Peter menghela napas kasar, ia terlihat enggan memberitahukan Evan. Sorot matanya terlihat sedih, namun ia tidak mau menyembunyikan fakta tentang kematian Rhea yang sesungguhnya.

"Rhea tewas akibat pukulan benda tumpul di kepalanya, juga ...." Peter tak melanjutkan kata-katanya.

"Juga apa, Peter? Cepat katakan kepadaku! Jangan membuatku semakin tersiksa," desak Evan tidak sabaran.

"Organ jantung dan kornea mata Rhea telah diambil, dan yang lebih parah lagi. Rhea sedang dalam keadaan hamil 2 bulan, Van," jelas Peter yang seketika membuat wajah Evan terlihat sangat syok.

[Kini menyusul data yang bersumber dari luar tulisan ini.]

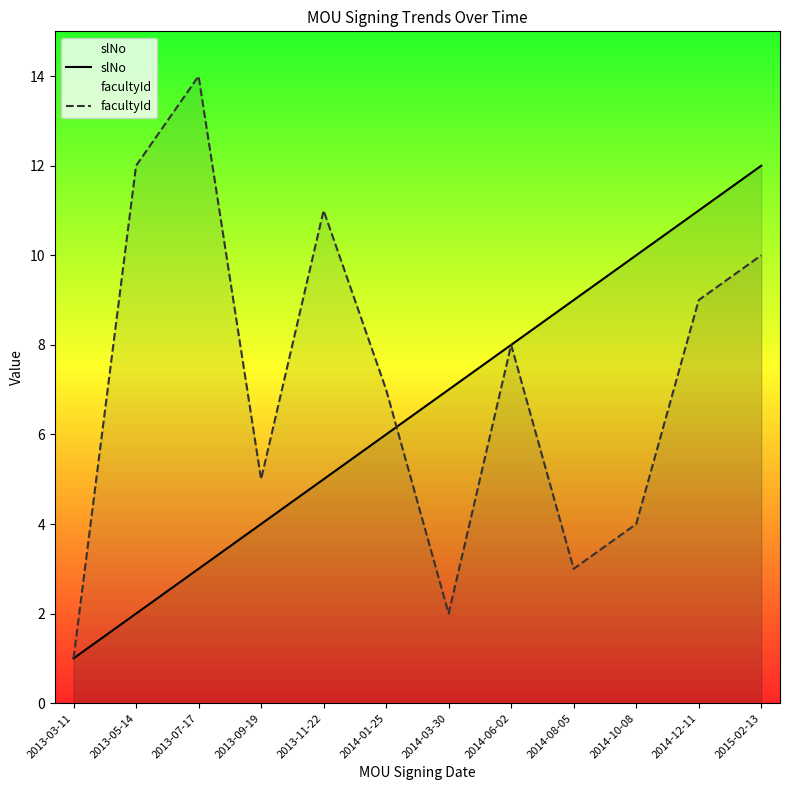

Reading right to left, what are all the values shown in this chart?

slNo: 12	11	10	9	8	7	6	5	4	3	2	1
facultyId: 10	9	4	3	8	2	7	11	5	14	12	1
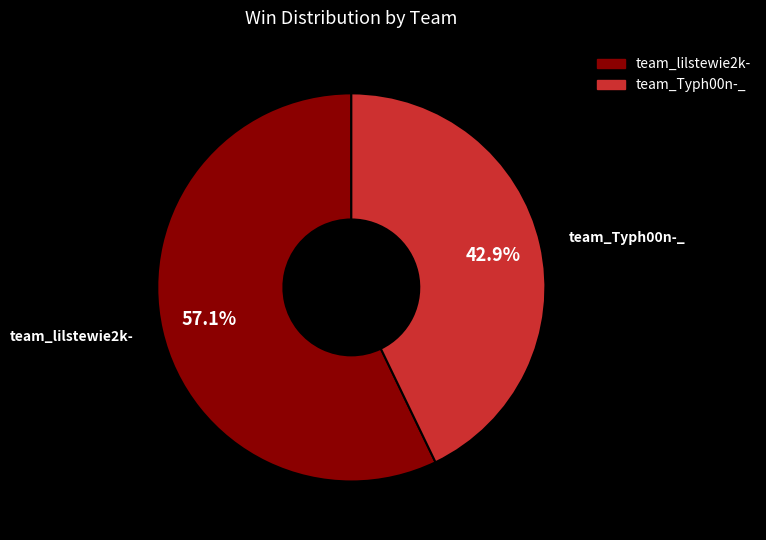

Which slice is the largest?

team_lilstewie2k-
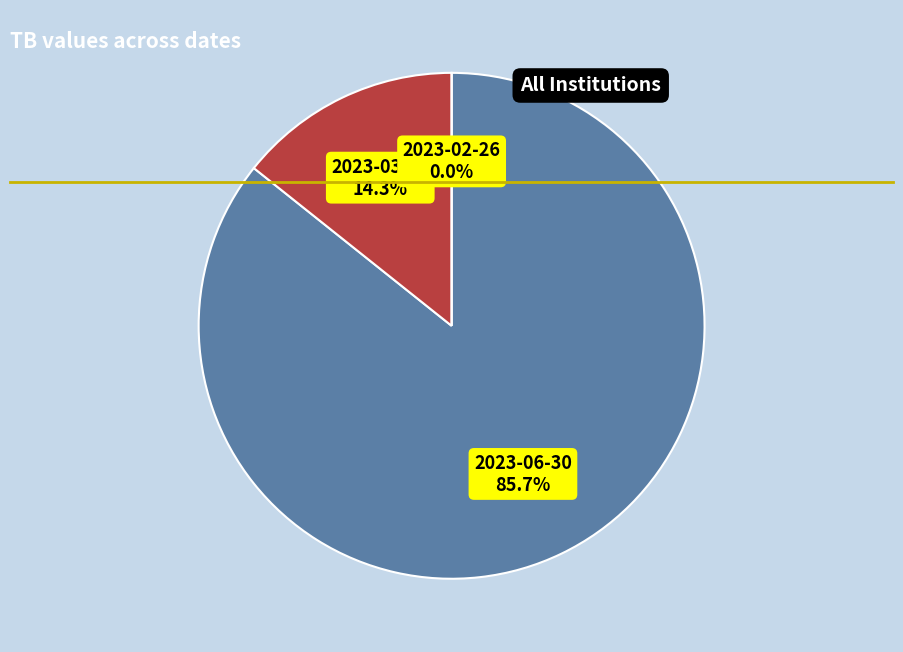

What percentage do 2023-02-26 and 2023-06-30 together represent?

85.7%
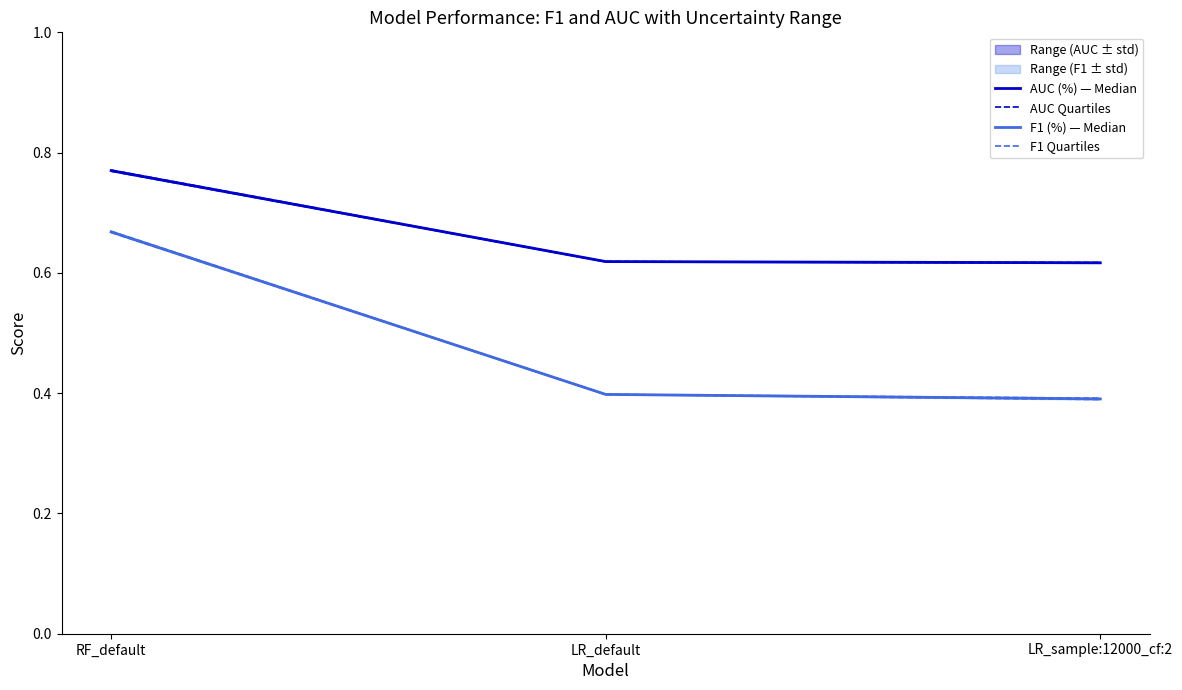

How many F1 (%) — Median values are between 0 and 1?

3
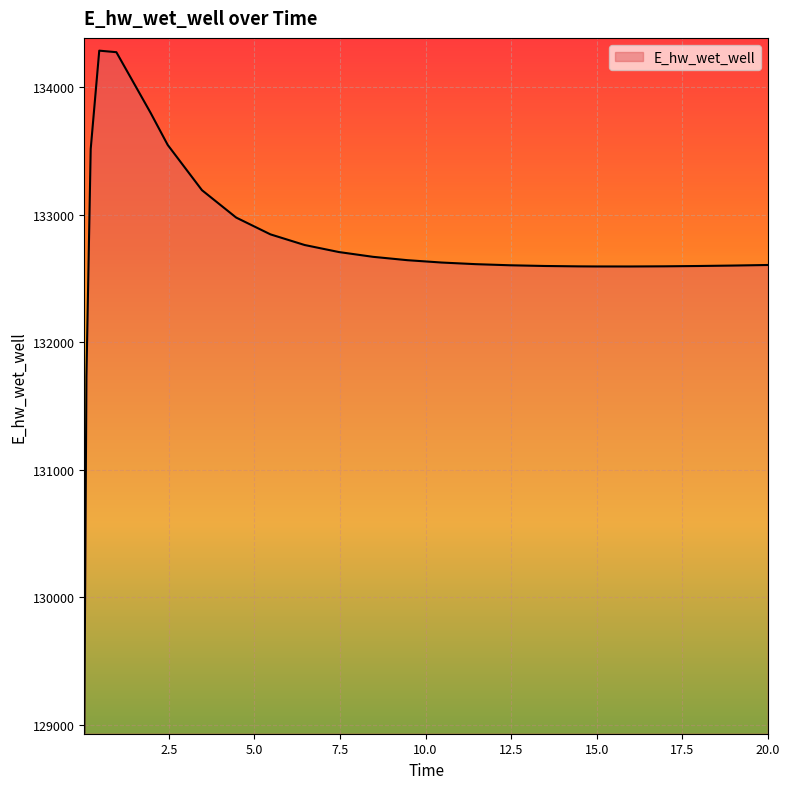

What is the maximum value shown in the chart?

134284.3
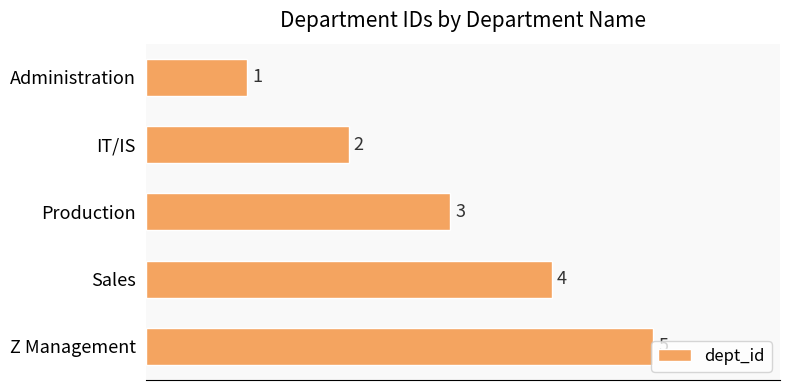

What is the average value?

3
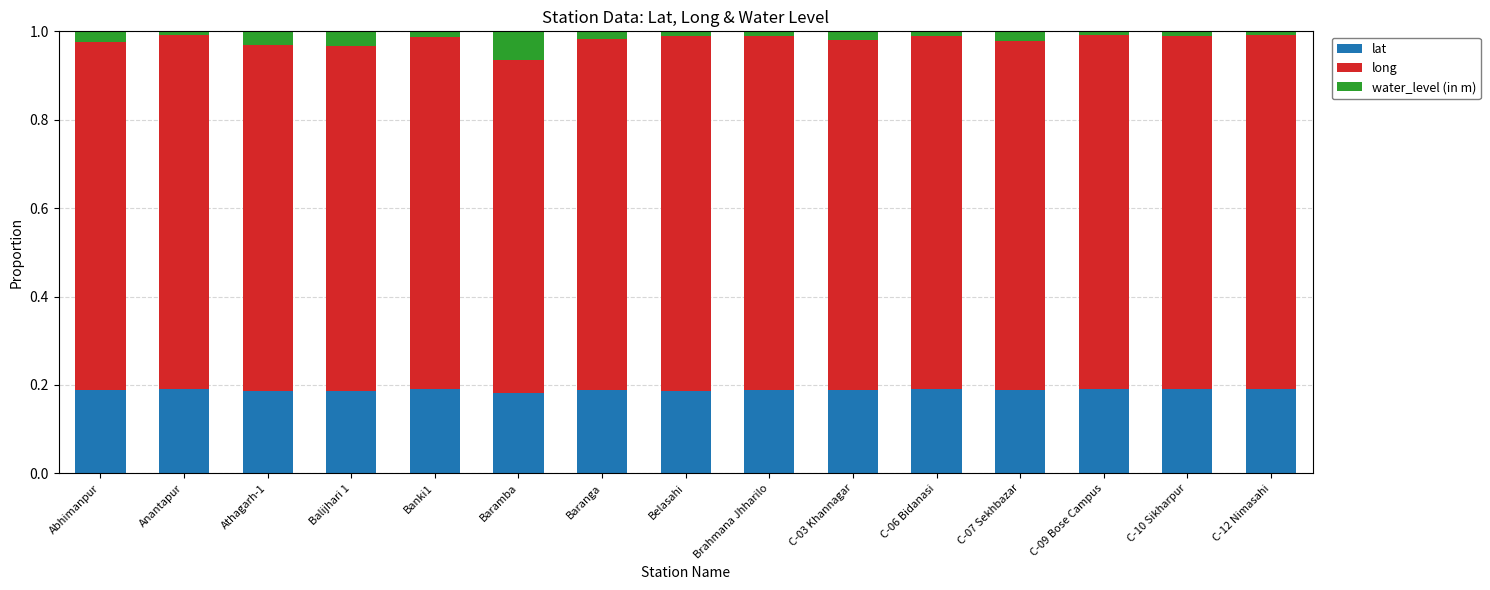

What is the average value of the long series?

0.8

"Apa?! Rhea hamil 2 bulan? Tapi kenapa dia tidak mem–" Evan menghentikan perkataannya barusan.

Evan teringat kejadian seminggu yang lalu, ia sempat berdebat dengan calon istrinya karena terlalu sibuk bekerja. Waktu itu Rhea sempat ingin mengatakan sesuatu kepadanya , tapi karena terlalu sibuk makanya Evan lupa.

Evan menjatuhkan tubuhnya di atas kursi.

"Bodoh! Aku memang sangat bodoh! Seandainya saja aku tidak terlalu sibuk, pasti aku bisa melindungi Rhea dan calon anakku dengan baik," sesal Evan seraya meremas rambutnya.

Beberapa saat kemudian beberapa perawat terlihat mendorong brankar, Sementara itu Peter segera minggir untuk memberikan jalan saat brankar itu melintas tepat di sampingnya. Namun, tiba-tiba tangan sang pasien terhempas dan tidak sengaja membuat tangan tersebut bersentuhan dengan kepala Evan.

Entah kenapa, jantung Evan berdegub kencang setelah tersentuh oleh tangan sang pasien. Telinga Evan sayup-sayup mendengar nama Iris disebut oleh salah seorang perawat.

"Evan! Kita harus segera pergi dari sini, kita jasad Rhea akan segera dikremasi," ajak Peter sambil menepuk bahu Evan pelan.

Evan hanya menatap wajah Peter, lalu ia berdiri dan bersama-sama dengan Peter menuju ke Crematorio di Lambrate.

Evan dengan setia menunggu prosesi kremasi jenasah Rhea dari awal hingga tubuh Rhea menjadi abu. Abu Rhea kemudian dimasukkan ke dalam guci dan disimpan dalam rumah abu atau columbarium.

Evan juga meletakkan sepasang cincin pernikahan di dekat guci abu Rhea.

"Rhea!! Aku bersumpah, dengan kedua tanganku. Aku akan menghabisi Julian, dan seluruh klan Zeus tanpa terkecuali. Akan aku buat mereka merasakan semua rasa sakit yang kamu rasakan. Aku bersumpah atas namamu dan atas nama calon anak kita." kedua tangan Evan mengepal kuat.